Here is an example of the code for a page that displays, in a table, all of the terms that begin with the letter 'B' and their definitions:

<?xml version="1.0" encoding="ISO-8859-1"?><!- DWXMLSource="AllWordsCode.xml" --> <xsl:stylesheet version="1.0" xmlns:xsl="http://www.w3.org/1999/XSL/Transform">

<xsl:template name="BPage" match="/dictionary">
<title>DOL Entries "B"</title>

<div align="justify" id="header">

<h1><font size="+4" color="#CC0000">"B"</font></h1>

<table width="600" border="1">

<xsl:apply-templates select="record"/>


<xsl:template match="record">
<xsl:if test="starts-with(mainword, 'B')">
<td><xsl:value-of select="mainword"/></td>
<td><xsl:value-of select="definition"/></td>

Tags such as <xsl:template> and <xsl:value of> are examples of the XSLT component of XSL. The element <xsl:template> is fairly self-explanatory: its content describes how the XML code is to be represented in XHTML. As always in XML, it is all about nesting tags. For example, this template says that below the page heading, the body of the page should include a table that has two columns, one for the 'Entry' or dictionary term and one for the term's 'Definition.' Because all of the information is already recorded and encoded in the XML document, it is only necessary to direct the browser to it; it does not need to be written out again here. Thus, the code states that the content for the table is a template that pulls out all the information from the <record> tag in the XML file (<xsl:apply-templates select="record"/>).

Then, however, the coder must further specify what the "record" template is supposed to include. The attribute 'match' indicates which tag the template refers to: here again, the template to be nested within the main page is <xsl:template match="record">. For this page, I only wanted to list the 'B' terms, so the code indicates that, out of all the records in the XML file, for this particular template, it should only show those whose <mainword> entry begins with the letter 'B': <xsl:if test-"starts-with(mainword 'B')">. Then, for each record that meets this criterion, the browser should pull the "mainword" entry and the "definition" entry and format them in a table:

<td><xsl:value-of select="mainword"/></td>
<td><xsl:value-of select="definition"/></td>

The way that the information is written in the <xsl:> tags illustrates XPath expressions. For example, the first line of code, after attaching the XML file and giving the XSL declaration, is <xsl:template name="BPage" match="/dictionary">. The backslash before 'dictionary' tells the browser that in this template, everything is going to be specified from, or follow, the root element 'dictionary.' This is an example of an absolute path. If there is no backslash, as in the tag <xsl:template match="record">, it is a relative path, and it says, basically, that this template starts at the node with this name (i.e. "record"), not at the root of the document.
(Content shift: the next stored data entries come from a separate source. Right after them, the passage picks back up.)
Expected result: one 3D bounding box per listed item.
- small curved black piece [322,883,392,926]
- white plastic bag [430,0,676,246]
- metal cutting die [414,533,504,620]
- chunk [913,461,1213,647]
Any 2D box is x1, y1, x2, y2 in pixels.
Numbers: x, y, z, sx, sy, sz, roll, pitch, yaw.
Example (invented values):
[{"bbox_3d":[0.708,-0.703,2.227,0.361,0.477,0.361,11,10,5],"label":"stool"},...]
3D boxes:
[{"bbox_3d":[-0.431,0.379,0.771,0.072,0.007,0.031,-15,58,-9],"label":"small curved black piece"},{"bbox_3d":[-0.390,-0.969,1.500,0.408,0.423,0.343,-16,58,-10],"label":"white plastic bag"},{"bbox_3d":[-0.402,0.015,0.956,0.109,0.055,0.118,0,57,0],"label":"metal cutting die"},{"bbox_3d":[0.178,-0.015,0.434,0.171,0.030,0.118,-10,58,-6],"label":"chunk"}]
In this way, XPath expressions tell the browser where to find information: they follow the hierarchy of the XML document (as laid out in the DTD) and map a "path" based on how the elements are nested and arranged.
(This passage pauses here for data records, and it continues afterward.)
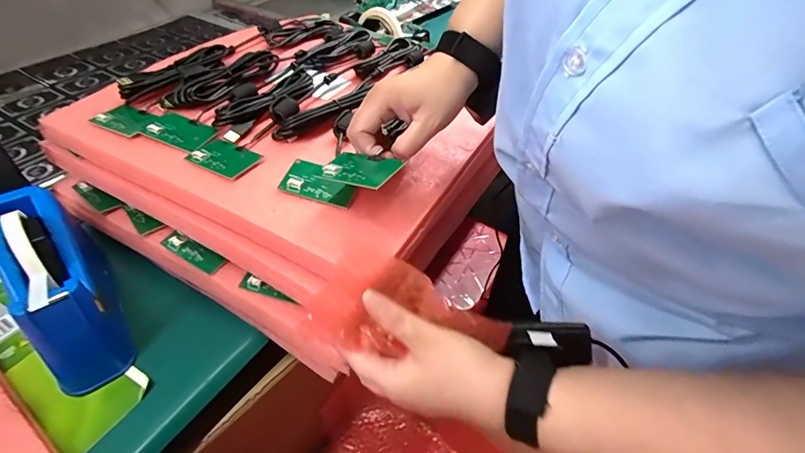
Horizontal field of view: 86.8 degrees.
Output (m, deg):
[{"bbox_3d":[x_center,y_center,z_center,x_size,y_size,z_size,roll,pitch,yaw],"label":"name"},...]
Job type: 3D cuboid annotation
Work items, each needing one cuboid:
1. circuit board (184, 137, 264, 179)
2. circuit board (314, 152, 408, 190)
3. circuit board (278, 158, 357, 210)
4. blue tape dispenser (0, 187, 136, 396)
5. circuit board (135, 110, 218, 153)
[{"bbox_3d":[-0.182,-0.071,0.431,0.066,0.008,0.044,19,52,19],"label":"circuit board"},{"bbox_3d":[-0.036,-0.050,0.365,0.064,0.005,0.045,17,43,26],"label":"circuit board"},{"bbox_3d":[-0.081,-0.042,0.414,0.068,0.009,0.042,20,47,-2],"label":"circuit board"},{"bbox_3d":[-0.334,0.052,0.414,0.071,0.106,0.196,-36,56,-26],"label":"blue tape dispenser"},{"bbox_3d":[-0.245,-0.105,0.459,0.082,0.007,0.044,21,49,12],"label":"circuit board"}]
The analytical elements will essentially serve as index terms, and the homepage will contain a menu from which users can choose part of speech, courtship stage, literary example, etc. For example, if a user chooses 'wooing' from the courtship stage menu, he will be taken to a list of linked terms that fall into that category. From there, they can navigate to each of the terms. Additionally, the homepage will contain links to the interpretive essays about the dictionary and the project. Any term from the DOL that appears in the essays will be linked so that users can select it and see the entry.
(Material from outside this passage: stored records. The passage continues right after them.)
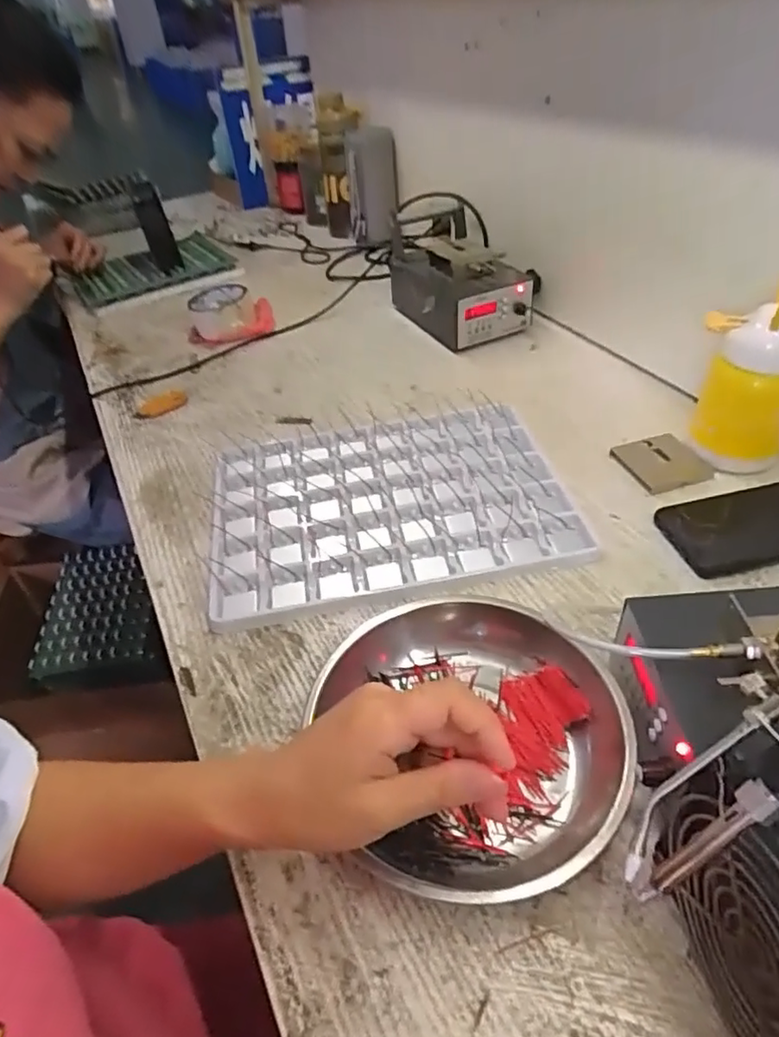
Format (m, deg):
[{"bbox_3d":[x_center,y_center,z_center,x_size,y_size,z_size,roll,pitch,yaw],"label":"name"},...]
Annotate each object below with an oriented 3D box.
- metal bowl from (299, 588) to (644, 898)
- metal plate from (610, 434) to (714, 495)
[{"bbox_3d":[0.051,0.125,0.367,0.168,0.040,0.181,-21,45,-14],"label":"metal bowl"},{"bbox_3d":[0.253,-0.053,0.566,0.065,0.005,0.067,-13,43,-7],"label":"metal plate"}]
Although my website at present is very basic, more detailed XSLTs, and later CSS, can be used to create stylistically sophisticated pages that focus as much on design as they do on content. I am still in the process of deciding how to present the analytical content of the XML document, such as the textual variations, parts of speech and literary examples. In the coming months, I will experiment with various fonts, page layouts, graphics and other web-design features to create a web resource that I hope provides useful material in an engaging and dynamic fashion.